# [Estratto del documento]
Preti stranieri in Italia. Don Justin, dalla Nigeria alla Sicilia
Il contributo dei sacerdoti stranieri nella realtà della Chiesa Italiana e in particolare nella diocesi siciliana di Monreale
Sono circa 800 i sacerdoti stranieri in servizio pastorale in Italia. Arrivano prevalentemente dall’Africa (Nigeria, Rwanda, Tanzania, Repubblica democratica del Congo), seguiti nell’ordine dall’Asia (India in testa), dall’Europa dell’Est (principalmente polacchi e romeni) e dall’America (Argentina, Brasile, Colombia).
«La loro dovrebbe essere un’esperienza circoscritta nel tempo, per un massimo di nove anni non prorogabili», spiega Annarita Turi dell’Ufficio nazionale per la cooperazione missionaria tra le Chiese, «ma di fatto, ogni anno, almeno 20-25 sacerdoti stranieri scelgono di incardinarsi in diocesi».
«La vera questione è che si dovrebbe curare maggiormente l’accompagnamento di questi sacerdoti, per fare sì che vivano un’esperienza positiva non solo per sé stessi, ma per la diocesi di invio e quella che li accoglie», continua Anna Rita. «Non che manchi la volontà. Spesso, le ragioni sono legate alla vita frenetica di tante realtà parrocchiali e diocesane e il rischio è quello di trasformare delle risorse in tappabuchi». Soprattutto a fronte della crisi delle vocazioni in Italia e del numero sempre più esiguo di fidei donum in partenza.
Esistono tuttavia esempi riusciti di accoglienza, come nella diocesi di Monreale
«Per noi, i sacerdoti stranieri, così come gli studenti, sono stati da sempre delle presenze costanti: fin dai tempi di monsignor Vigo, si è creato questo scambio di cui siamo contenti», racconta don Dario Russo,
direttore del Centro missionario diocesano. «Ci aiutano oltretutto a guardare le cose anche attraverso i loro occhi. Tra tutte, la domanda più ricorrente è: “perché le messe sono così poco partecipate?”».

# [Le consegne]
**a)** Nel testo sui sacerdoti stranieri, elenca tutti i Paesi indicati tra parentesi nella frase che comincia con "Arrivano prevalentemente".
**b)** Ricopia parola per parola dal testo sui sacerdoti stranieri tutto quello che va da "Preti stranieri in" giù fino a "(Argentina, Brasile, Colombia).".

# [Materiale]
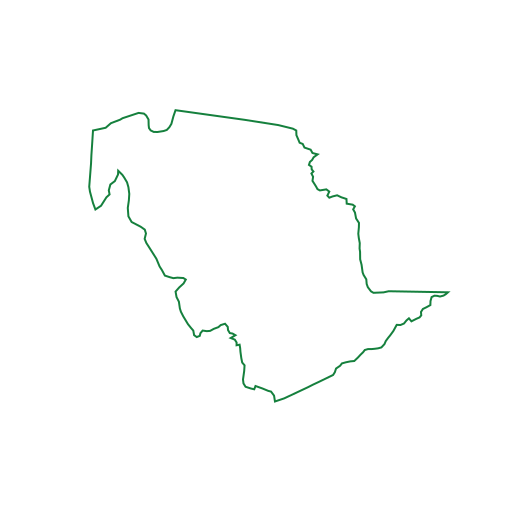 São Francisco do Brejão, Maranhão, Brazil, rotated 18°
{"feature_id": "56859067B51187735932804", "entity_name": "São Francisco do Brejão", "entity_type": "district", "adm_level": 2, "iso_a3": "BRA", "parent_name": "Brazil", "parent_adm1": "Maranhão", "projection": "mercator", "projection_center": [-47.336, -5.17], "detail": "fine", "context": "isolated", "style": "outline", "palette": "green", "viewbox_px": 512, "rotation_deg": 18, "n_neighbors": 0, "source": "geoboundaries", "source_scale": "gbopen_adm2", "svg_char_len": 2712}
<svg xmlns="http://www.w3.org/2000/svg" viewBox="0 0 512 512"><g transform="rotate(18 256 256)"><path d="M62.2,187.0L65.5,199.9L68.3,211.0L70.5,218.9L76.0,241.7L78.2,246.1L84.7,256.1L88.9,261.4L93.1,256.1L95.6,246.4L97.7,242.7L95.7,239.0L95.4,233.0L98.6,228.4L99.6,221.1L98.6,217.5L103.8,220.1L106.4,222.1L110.6,225.8L113.4,230.0L116.3,236.1L117.9,242.4L119.2,249.9L122.4,257.7L127.2,262.1L137.3,263.8L142.1,265.3L144.4,268.6L144.8,274.1L147.7,277.5L152.1,281.1L162.1,289.4L167.6,295.8L170.8,298.4L175.4,302.8L180.8,302.8L184.3,302.6L187.9,300.9L193.7,299.4L196.5,300.1L195.6,304.5L192.7,309.6L190.5,314.7L193.1,319.6L196.8,323.3L199.8,329.4L201.8,332.2L205.5,335.9L212.3,341.8L216.4,344.5L219.4,346.3L221.6,350.4L224.7,351.4L227.2,349.3L227.0,346.6L228.3,343.4L232.4,342.7L235.5,341.4L238.4,338.3L242.2,335.3L243.8,332.6L247.5,330.0L251.0,332.1L252.3,335.1L254.9,337.4L257.6,337.0L260.9,337.7L257.3,341.8L261.7,342.1L264.3,344.3L265.1,346.9L267.8,345.4L269.4,348.5L270.8,351.9L273.6,357.7L275.8,361.6L278.9,363.5L280.3,369.0L281.8,377.5L283.5,381.1L286.5,383.6L292.2,383.6L295.5,383.3L295.7,379.8L303.0,380.0L309.4,380.5L312.2,380.3L316.3,383.2L319.0,388.5L326.8,382.7L346.0,364.7L350.1,360.6L354.8,356.2L366.1,345.3L366.9,342.1L366.9,338.3L369.9,334.4L370.9,331.6L374.2,329.4L378.2,327.1L381.9,325.5L384.3,321.1L385.9,317.6L387.6,314.4L388.5,311.8L391.3,309.9L394.7,308.8L397.7,307.5L400.6,306.1L403.5,304.2L405.4,300.1L405.7,296.8L407.0,292.9L408.1,290.1L409.8,284.9L411.1,278.0L414.7,277.0L417.6,274.5L419.0,270.8L420.7,268.0L424.0,270.1L428.0,266.1L430.5,263.9L431.5,261.4L430.2,258.2L431.1,254.8L434.0,252.0L437.0,248.8L435.9,245.0L435.7,240.8L438.0,238.6L440.7,237.9L443.5,237.7L446.6,235.7L448.3,233.7L449.8,231.2L393.1,248.5L388.5,251.2L379.1,254.7L376.3,254.1L372.0,251.1L369.9,248.4L368.1,244.1L364.2,240.8L362.5,238.7L359.1,231.7L356.1,227.0L353.7,219.9L352.2,216.9L350.7,211.7L348.2,207.1L346.4,203.2L345.0,197.0L343.7,192.7L339.6,189.4L336.7,184.1L334.0,181.6L334.7,178.2L332.1,177.3L326.1,178.2L324.4,173.8L319.1,173.8L314.4,173.2L310.4,175.7L307.7,177.9L305.2,176.5L305.8,172.1L302.3,170.9L296.5,173.9L293.8,173.4L291.7,171.4L289.2,169.3L286.5,167.1L285.8,163.0L283.2,160.4L284.5,157.9L282.2,156.4L281.2,153.9L278.2,153.0L278.2,149.9L279.7,147.3L280.3,144.3L283.2,140.3L277.9,140.6L275.1,138.0L268.6,137.9L265.8,135.0L262.5,134.8L260.1,132.0L257.1,128.6L255.5,124.2L251.7,123.5L236.7,124.6L203.1,130.0L134.4,142.2L134.3,148.8L134.7,156.5L133.8,160.3L132.2,163.7L129.5,165.7L124.0,168.5L120.4,169.6L117.0,169.1L114.7,167.4L113.5,164.8L111.6,159.4L108.1,156.3L105.4,155.2L100.1,156.2L86.5,166.2L84.7,168.3L77.0,174.5L73.4,180.5L62.2,187.0Z" fill="none" stroke="#15803d" stroke-width="2"/></g></svg>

# [Soluzioni]
**a)** Nigeria, Rwanda, Tanzania, Repubblica democratica del Congo, India, Argentina, Brasile, Colombia

**b)**
Preti stranieri in Italia. Don Justin, dalla Nigeria alla Sicilia
Il contributo dei sacerdoti stranieri nella realtà della Chiesa Italiana e in particolare nella diocesi siciliana di Monreale
Sono circa 800 i sacerdoti stranieri in servizio pastorale in Italia. Arrivano prevalentemente dall’Africa (Nigeria, Rwanda, Tanzania, Repubblica democratica del Congo), seguiti nell’ordine dall’Asia (India in testa), dall’Europa dell’Est (principalmente polacchi e romeni) e dall’America (Argentina, Brasile, Colombia).